According to the Enterprise, the letters were not dated, and were discovered by some returning residents as early as last Wednesday. To make matters worse, in addition to kicking their renters out, the property management company was nevertheless demanding this month’s rent.

“September rent is currently due,” the letter reportedly stated. “However, due to the current circumstances there will be no late fees charged for the month of September.”

Sunlight Manor, whose management company ITEX did not return the Enterprise’s multiple requests for comment, is not unique in demanding rent from residents in spite of the devastation wrought by the storm. In Houston’s St. James Apartments, Maria Soto said that moldy walls did not stop her rental agency from coming to collect.

“They told me I have to pay, and that if we don’t, there will be an eviction,” Soto told the Houston Press. “I have to pay for other stuff. I have to pay for clothes for the kids, shoes — all the shoes got wet. I have to buy new shoes for everybody. I’ve been looking for a new apartment for a week, but it’s so expensive everywhere. And a lot of places say they don’t want evictions.”

While rental agencies clearly have an obligation to repair their damaged units, evictions—like those facing the residents of Sunlight Manor, and threatened against the St. James Apartment renters—could end up adding to the already massive number of Texans forced to relocate to shelters.

“This is not the right time to evict [renters],” Houston Mayor Sylvester Turner declared during a recent city council meeting. “There’s not adequate housing for them to go to if they’re evicted.”

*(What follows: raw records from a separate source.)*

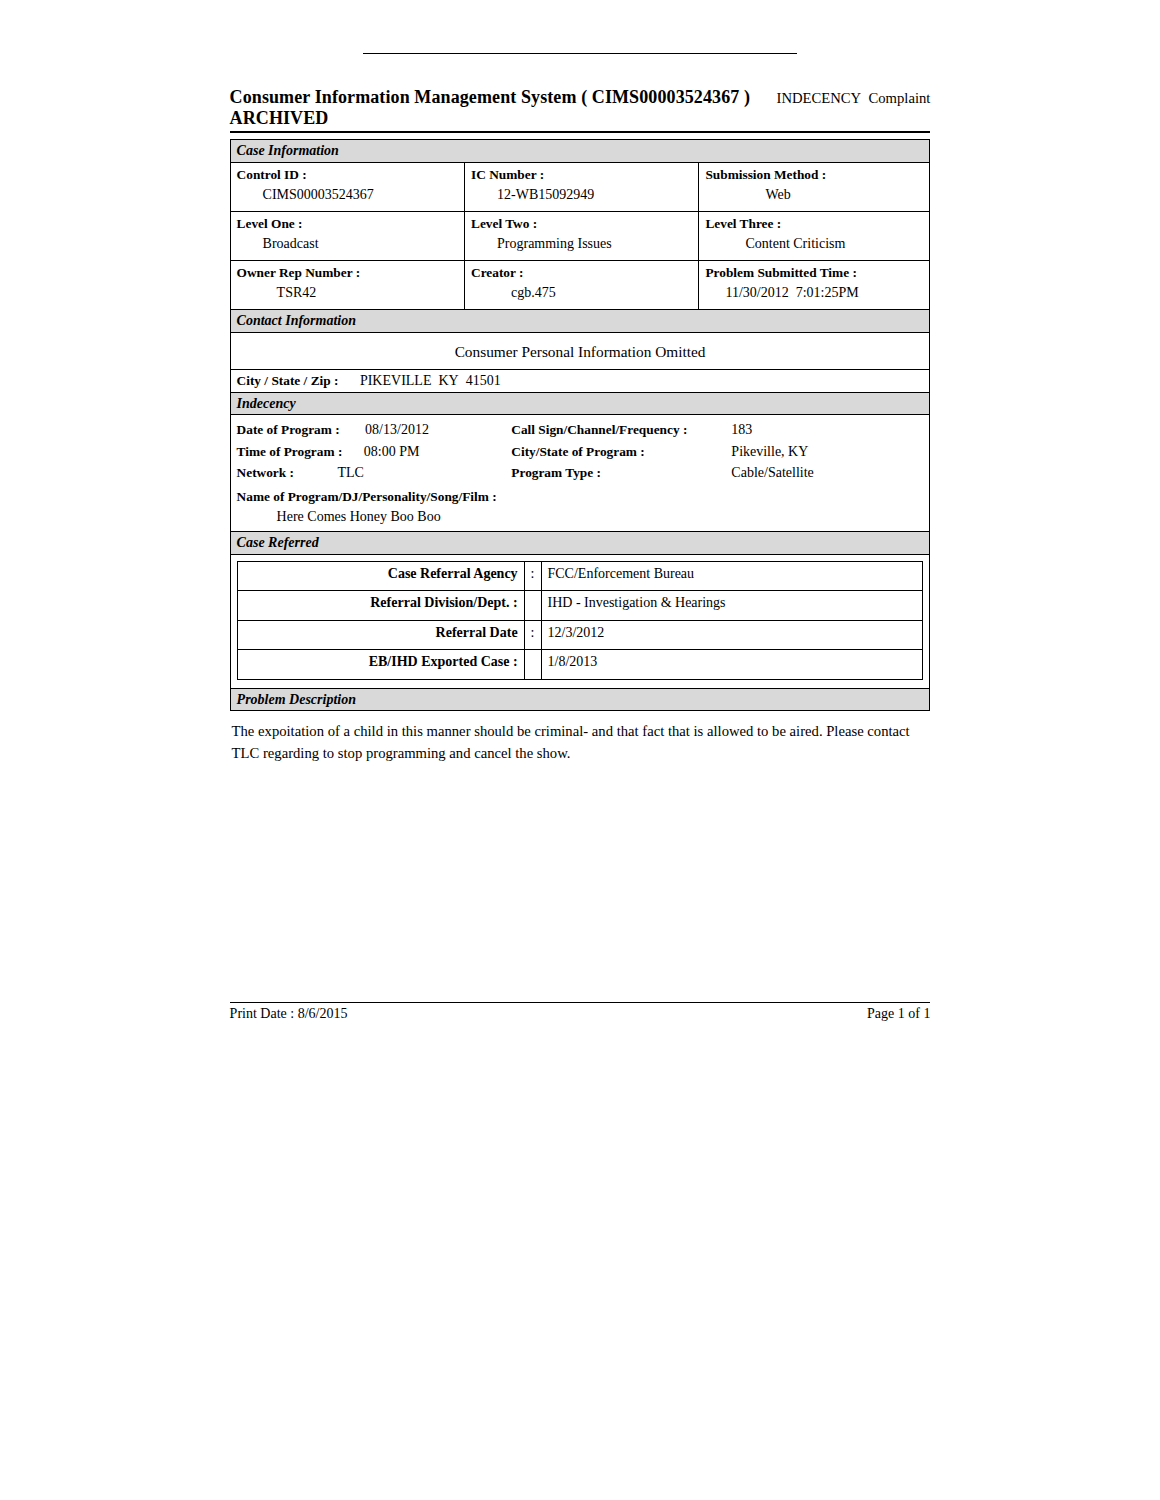Consumer Information Management System ( CIMS00003524367 ) ARCHIVED
INDECENCY Complaint
| Case Information |
| Control ID : CIMS00003524367 | IC Number : 12-WB15092949 | Submission Method : Web |
| Level One : Broadcast | Level Two : Programming Issues | Level Three : Content Criticism |
| Owner Rep Number : TSR42 | Creator : cgb.475 | Problem Submitted Time : 11/30/2012 7:01:25PM |
| Contact Information |
| Consumer Personal Information Omitted |
| City / State / Zip : PIKEVILLE KY 41501 |
| Indecency |
| / Date of Program : 08/13/2012 / Call Sign/Channel/Frequency : / 183 / / Time of Program : 08:00 PM / City/State of Program : / Pikeville, KY / / Network : TLC / Program Type : / Cable/Satellite / / Name of Program/DJ/Personality/Song/Film : Here Comes Honey Boo Boo / |
| Case Referred |
| / Case Referral Agency / : / FCC/Enforcement Bureau / / Referral Division/Dept. : / / IHD - Investigation & Hearings / / Referral Date / : / 12/3/2012 / / EB/IHD Exported Case : / / 1/8/2013 / |
| Problem Description |
The expoitation of a child in this manner should be criminal- and that fact that is allowed to be aired. Please contact TLC regarding to stop programming and cancel the show.
Print Date : 8/6/2015
Page 1 of 1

Speaking with the Press, Lone Star Legal Aid Litigation Director Rich Tomlinson explained that Texas’ rental laws are skewed heavily to favor landlords, which grants them wide discretionary powers to determine when to break leases and evict tenants—or whether to keep tenants in their potentially damaged units while still demanding rent.

“If the place is a huge wreck, you can argue it’s totally unusable,” Tomlinson explained. “But there can be disagreements about that. Landlords might say it’s not. And you owe the rent until the lease is terminated.”

And it’s not just renters who are at risk in the aftermath of Hurricane Harvey. According to Black Knight Financial Services, some 300,000 home owners may fall behind on their mortgages, with approximately half of them becoming seriously delinquent. And while Freddie Mac, Frannie Mae, and the Federal Housing Administration recently announced a temporary moratorium on evictions and foreclosures as a result of the storm, the possibility of late payments, growing interest on said payments, or homeowners who are simply unable to shoulder the cost of repairing their houses sets the stage for major problems down the road.

For renters at Sunlight Mannor, however, the problems are much more immediate.

“They took the rent,” Erielle Templeton told the Enterprise. “And then kicked us out.”